Eating Healthy & Delicious Food Should Be Easy
This nutrient packed bread is my go-to for all meals of the day. It’s not only packed with nutrients that are easy to digest, but also very easy to make. Just make it on a day that you’re home all day. It needs a bit of time to set and bake.
I constantly come up with new versions, depending on what ingredients I have at home. It’s very easy to swap out the veggies, the seeds, flours, & any dried fruits you want to use. Just use the same amount as in the original recipe, but account for any added fluids if your veggies have more water in them. The only seeds I wouldn’t swap are linseeds, chia seeds and psyllium husk. These all work as glue, to keep all the ingredients together.
Ingredients
- 1/2 cup (1 dl) dried mung beans or red lentils, soaked overnight
- 1,5 cup (3 dl) oats
- 1 cup (2 dl) pumpkin seeds
- 1/2 cup (1 dl) sunflower seeds
- 1/2 cup (1 dl) hemp seeds
- 1/2 cup (1 dl) linseeds/flaxseeds
- 1/4 cup (1/2 dl) chia seeds
- 1/4 cup (1/2 dl) psyllium husk
- 1 tsp salt
- 1 cup (2 dl) vegetables. The options are endless, pick something you like for example carrot, brussel sprouts, lingonberries or frozen spinach.
- 1/2 cup (1 dl) dried fruit for example raisins or cranberries (can be excluded if you like)
- 1,5 cup (3 dl) boiling water. If you choose vegetables with a lot of water in it, you might have to reduce the added water.
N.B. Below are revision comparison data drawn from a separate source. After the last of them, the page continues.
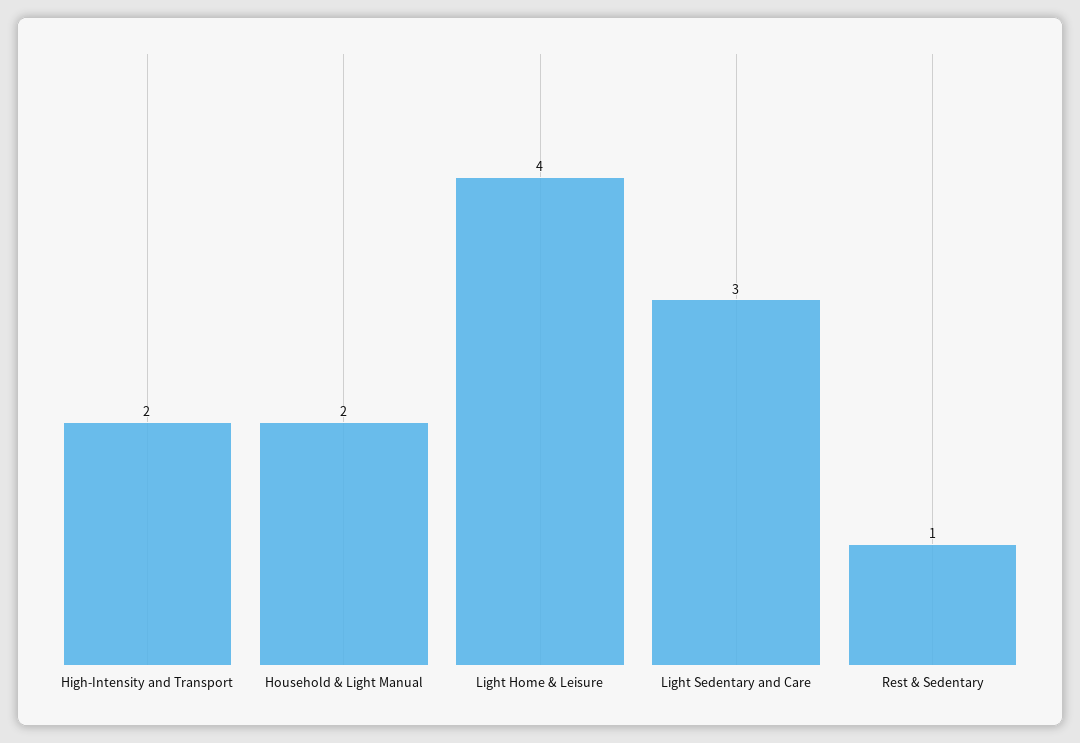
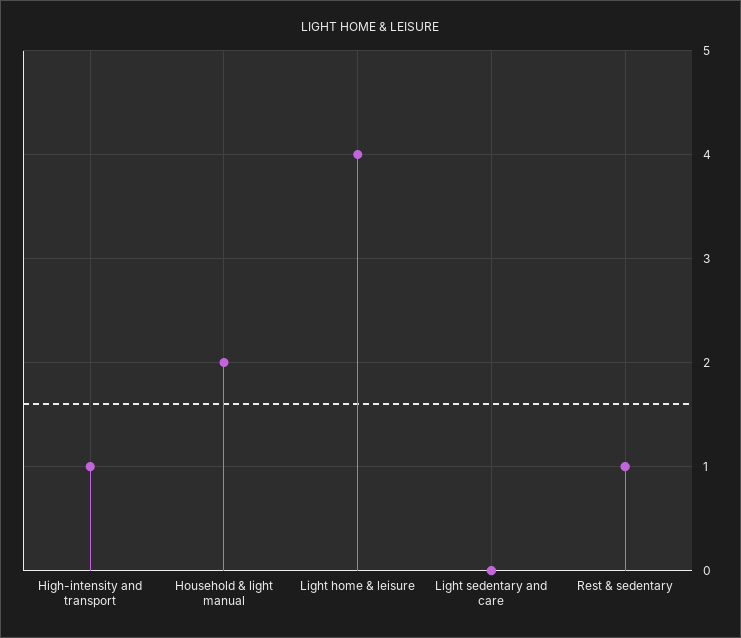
  {
-   "High-Intensity and Transport": 2,
+   "High-Intensity and Transport": 1,
    "Household & Light Manual": 2,
    "Light Home & Leisure": 4,
-   "Light Sedentary and Care": 3,
+   "Light Sedentary and Care": 0,
    "Rest & Sedentary": 1
  }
- 1/4 cup (1/2 dl) rapeseed oil
Instructions
- Soak the mung beans in water overnight. You can also soak all seeds except linseeds, chia seeds and psyllium husk. Rinse and remove all water the following day.
- Put the mung beans in the blender and mix to a grainy paste.
- Mix all the dry ingredients and mung beans/ lentils.
- Put the vegetables in the food processor & mince them into smaller pieces.
- Mix all ingredients except the water and oil.
- Boil the water and pour it and the oil over the dry ingredients. Blend and knead with your hands, into a fairly compact dough.
- Put parchment paper in a bread tin or make a double dough and put into a large baking tray. Put the dough into the tray and press it down so that it’s firm.
- Leave the dough to sit on the counter for 2 hours. It needs time to sit in order to make all the ingredients stick together.
Tips
This bread is super for all meals, and can be paired with any topping you like. I eat a lot of it, so I always make at least a double batch in a baking tray. Since it contains a lot of water and no preservatives it doesn’t keep for many days, especially at room temperature. I suggest keeping a few slices in the fridge and the rest in the freezer. I always cut it up and put a piece of parchment paper in between the slices, before putting it in a freezer bag. That way it is easier to take out as much as you want at a time.

The toppings for this bread are endless, use whatever your heart fancies. Here I’ve topped it with Vegan Cream Cheese, Avocado, Tomato & a sprinkle of Tarragon & Black pepper. I try to incorporate as much herbs as possible in what I eat, they are all very delicious & add another level of flavor to anything.